Task to complete: Copy every line of the records below that contains the string "number". Case matters.

Entries provided:
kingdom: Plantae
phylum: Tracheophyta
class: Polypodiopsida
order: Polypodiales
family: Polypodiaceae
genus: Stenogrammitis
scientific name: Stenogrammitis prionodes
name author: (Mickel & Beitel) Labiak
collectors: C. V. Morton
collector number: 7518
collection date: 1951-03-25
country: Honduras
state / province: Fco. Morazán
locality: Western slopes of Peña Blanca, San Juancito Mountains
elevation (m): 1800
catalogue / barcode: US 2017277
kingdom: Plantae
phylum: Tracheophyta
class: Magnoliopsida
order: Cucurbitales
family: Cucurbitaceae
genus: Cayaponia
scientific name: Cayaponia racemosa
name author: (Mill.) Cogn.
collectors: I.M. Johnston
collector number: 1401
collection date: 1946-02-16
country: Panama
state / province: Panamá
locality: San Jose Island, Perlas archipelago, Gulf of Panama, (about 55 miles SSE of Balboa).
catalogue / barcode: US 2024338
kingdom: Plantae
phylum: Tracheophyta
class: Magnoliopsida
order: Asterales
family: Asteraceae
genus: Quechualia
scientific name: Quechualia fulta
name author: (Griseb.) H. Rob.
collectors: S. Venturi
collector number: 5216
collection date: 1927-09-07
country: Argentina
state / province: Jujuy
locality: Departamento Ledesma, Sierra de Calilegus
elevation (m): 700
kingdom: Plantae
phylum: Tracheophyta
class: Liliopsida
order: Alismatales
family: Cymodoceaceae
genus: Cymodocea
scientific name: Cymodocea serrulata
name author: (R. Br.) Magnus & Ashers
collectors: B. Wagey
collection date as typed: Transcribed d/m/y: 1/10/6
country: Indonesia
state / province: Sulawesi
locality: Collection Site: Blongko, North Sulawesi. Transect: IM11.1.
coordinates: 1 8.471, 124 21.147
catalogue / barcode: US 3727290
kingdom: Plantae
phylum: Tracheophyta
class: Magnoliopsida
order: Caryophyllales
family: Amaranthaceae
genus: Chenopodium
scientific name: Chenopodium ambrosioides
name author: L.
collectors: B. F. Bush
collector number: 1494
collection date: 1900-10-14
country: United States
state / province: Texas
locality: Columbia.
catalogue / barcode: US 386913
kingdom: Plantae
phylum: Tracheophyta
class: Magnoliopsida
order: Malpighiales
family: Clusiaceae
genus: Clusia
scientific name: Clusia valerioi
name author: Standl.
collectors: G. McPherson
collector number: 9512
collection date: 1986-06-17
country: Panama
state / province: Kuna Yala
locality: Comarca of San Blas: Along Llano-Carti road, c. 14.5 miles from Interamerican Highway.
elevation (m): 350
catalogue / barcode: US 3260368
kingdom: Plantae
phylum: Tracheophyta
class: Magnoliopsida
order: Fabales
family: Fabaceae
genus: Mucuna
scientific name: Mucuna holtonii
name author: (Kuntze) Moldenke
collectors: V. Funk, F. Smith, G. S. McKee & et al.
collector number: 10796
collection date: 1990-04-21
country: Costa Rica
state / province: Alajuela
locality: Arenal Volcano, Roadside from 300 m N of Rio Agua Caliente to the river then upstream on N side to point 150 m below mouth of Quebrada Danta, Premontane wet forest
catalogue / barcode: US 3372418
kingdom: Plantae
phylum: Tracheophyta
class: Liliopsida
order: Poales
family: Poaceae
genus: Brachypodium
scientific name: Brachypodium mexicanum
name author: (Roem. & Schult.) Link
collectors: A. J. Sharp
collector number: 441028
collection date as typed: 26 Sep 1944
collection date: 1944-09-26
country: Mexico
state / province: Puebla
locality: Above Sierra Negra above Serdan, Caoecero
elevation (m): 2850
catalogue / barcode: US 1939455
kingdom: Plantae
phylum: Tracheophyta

Response to the exercise:
collector number: 7518
collector number: 1401
collector number: 5216
collector number: 1494
collector number: 9512
collector number: 10796
collector number: 441028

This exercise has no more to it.